《安眠曲》。
這是一首在梅布萊恩王國廣為流傳的樂曲,也是很一首演奏難度低,卻極為優美的樂曲。
於是,差不多所有會彈奏樂器的樂手都會彈奏這首樂曲,也有很多樂手最初學習的,便是這首樂曲。
約翰也不例外。
而且,直到至今彈奏過成千上萬次的《安眠曲》。
倒也不是約翰是那種一生只畫一項事物的有怪癖的“藝術家”,而是他真的很喜歡這首溫柔的樂曲,並且瑪麗安內特也很喜歡。
於是,第一次用夜鶯琴,成功的彈奏出首樂曲時。約翰的內心其實是很希望第一個聽到的人,是那位一直陪伴著他的“觀眾”的。哪怕,當時瑪麗安內特已經幾乎不會現身了。
而後來,瑪麗安內特倒也聽到過這首《安眠曲》,只是現在約翰基本可以確認,當時的瑪麗安內特,是被懼所操控著的狀態。
所以,無論在開始彈奏前有多麼的糾結,在琴聲已然響起的現在。約翰希望,自己傾注了全部的樂聲,可以傳到瑪麗安內特的心裡。
“來了。”
隨著傳送魔法陣的逐漸關閉,出現在約翰與夜鶯琴的旁側的,是裡貝爾。
在最近行徑頗有些反常的裡貝爾,遊刃有餘般的從容話語聲中,一個虛幻的身影,悄然出現在半空,如翩翩飛舞的蝴蝶一般徐徐的降到了地面之上。
“看來,你來自靈魂的嘶吼,並沒有傳達到瑪麗安內特那裡。”
裡貝爾看著金色的身影,搖了搖頭,
“你的身上完全沒有光呢。所以,也不用偽裝了。該說許久不見嗎?”
“‘懼’。”
面對散發著頗為強烈的金色光芒的身影,裡貝爾的這番話語似乎顯得有些莫名其妙。
但對方卻絲毫沒有點出這件事的打算,只是徐徐的亮出了自身的實體。
那是一名,五官面容與安託瓦奈特有著至少九分相似的少女。她身著著一身漆黑的修女服,只是沒有戴上頭紗。
而少女嘴角噙著的笑容則是若有若無的展現出一絲的魅惑以及邪惡。
如同在飄舞的雪花一般,有一些方形的卡片突然在少女的周身憑空冒出。而少女伸手接住一枚,在其在掌中旋轉了片刻後,用雙指捻起貼在了胸前。
“真的是頑固呢,或者說是因為太過於‘念舊’嗎?”
“我現在的名字,可是亞斯塔祿喔。”
“亞斯塔祿...坎普雷特。”
展示著第二十九柱魔神的魔神卡片,原初魔女懼以溫和的聲音笑著說道。
...
...
嗡——
一聲由於約翰顫抖的雙手按壓在琴鍵上,發出的雜音。約翰的演奏,停止了下來。
“瑪麗安...瑪麗安內特小姐!雖然對你而言,我們或許是初次見面,但實際上,我們已經...”
“我們可並不是初次見面呢,約翰~”
懼笑吟吟的接過約翰對於瑪麗安內特的呼喚。
而頓時間,約翰就只覺得自己的內心,有似火焰般的事物騰的燃燒了起來。
“你...”
“冷靜一點,約翰。這不是我們預想之中的情況嗎?放心吧,她已經囂張不了太久了。”
裡貝爾拍了拍約翰的肩膀說道,然後帶著冷峻的面孔朝向懼。
“呀啊~懼。看到你還是這副樣子,還真讓我有種莫名的安心感。”
看著姿態與之前截然不同的懼,裡貝爾所說的“還是這副樣子”,顯然在指並非外表的事物。

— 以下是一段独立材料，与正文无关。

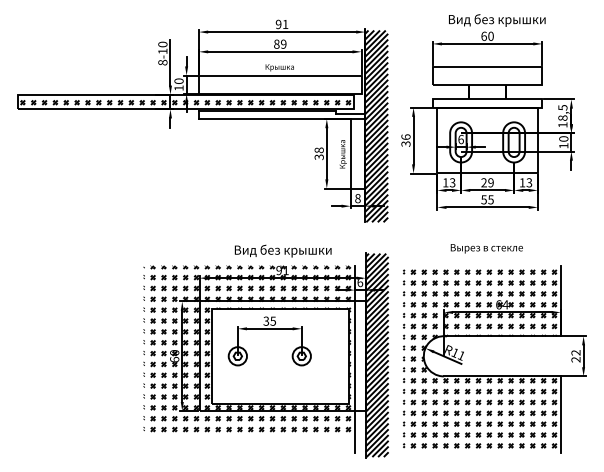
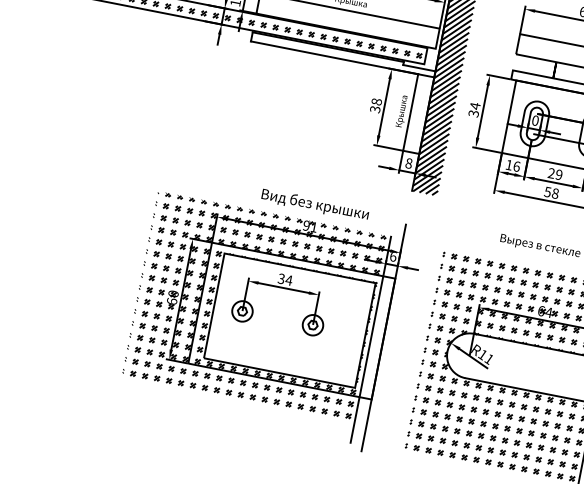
text: (405, 137) -> (474, 106), 36 -> 34
text: (460, 139) -> (534, 120), 6 -> 0
text: (452, 182) -> (516, 166), 13 -> 16
text: (490, 199) -> (554, 193), 55 -> 58
text: (273, 320) -> (289, 279), 35 -> 34
hatch: (376, 355) -> (395, 340), removed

“如果堅持要用那種外號般的稱呼,而忽視我‘真正的名字’的話。就算是面對你,我也是會生氣的喔。”
將雙手交叉輕輕疊放在胸前,懼“兇”道。
“哦?你會生氣?你居然會有名為生氣的情感?我還真的很好奇那會是一種甚麼樣的狀況。不如,展現一下讓我們大開一下眼界?”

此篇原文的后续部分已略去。